* [Objetivo do exercício]
Consegue prosseguir o texto abaixo, sobre as audições do Presidente da República aos partidos e ao Conselho de Estado, a partir da última frase apresentada?

E, se quer ouvir personalidades, devo dizer que, como qualquer um dos mais de 10 milhões de portugueses, também estou disponível para ser ouvido!
É óbvio que, além dos partidos, era razoável, que o Presidente ouvisse o Conselho de Estado, dada a excecionalidade da presente situação e uma vez que, nos termos do art.º 141.º, “é o órgão político de consulta do Presidente da República” e uma das suas competências, nos termos da alínea e) do art.º 145.º da CRP, é, “em geral, aconselhar o Presidente da República no exercício das suas funções, quando este lho solicitar”.
Para ouvir os partidos e o Conselho de Estado, eram suficientes três dias, a menos que o Presidente queira, como insinua Vasco Lourenço, presidente da “Associação 25 de Abril”, proceder como se o país dispusesse de uma Câmara Corporativa, de má memória. E, depois, fica o átrio do palácio presidencial como púlpito para a propalação de coisas não desejáveis: prolongamento do governo de gestão até junho de 2016, consonância com a exigência de mais de uma centena de empresários do ora impossível governo da coligação de direita – como também não me parece lugar adequado para daquele átrio se defender a necessidade imperativa de um governo do PS com os apoios conhecidos (embora legítimo e óbvio tal governo, não é este o lugar nem estes os pregadores).

* [Material fornecido]
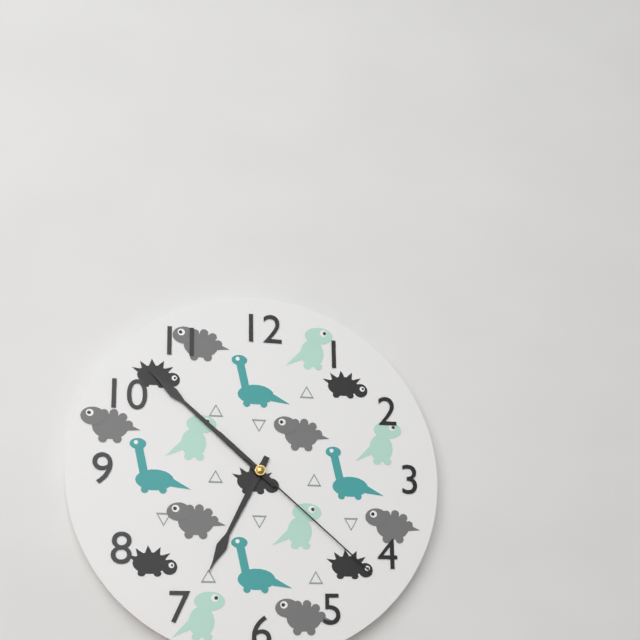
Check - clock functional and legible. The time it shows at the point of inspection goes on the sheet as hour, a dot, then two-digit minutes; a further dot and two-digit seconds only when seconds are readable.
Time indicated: 6.52.22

* [Resposta do exercício]
Depois, há que esclarecer que o único poder de que o Presidente não dispõe de momento é o da dissolução da Assembleia da República. Até parece que o Presidente está a dar razão a quem lhe aponta a diminuição de poderes. Todavia, não me parece que seja útil a sua visita à Região Autónoma da Madeira nesta ocasião, até porque as más-línguas não concluem que vá ouvir os madeirenses, mas como, palpitaram os intervenientes do programa televisivo “Eixo do Mal”, terá ido ouvir aqueles passarinhos a que pôs em tempos umas anilhas. Se já é criticável o veto de bolso aos diplomas do Governo, muito mais o será o veto de bolso ao cumprimento da Constituição.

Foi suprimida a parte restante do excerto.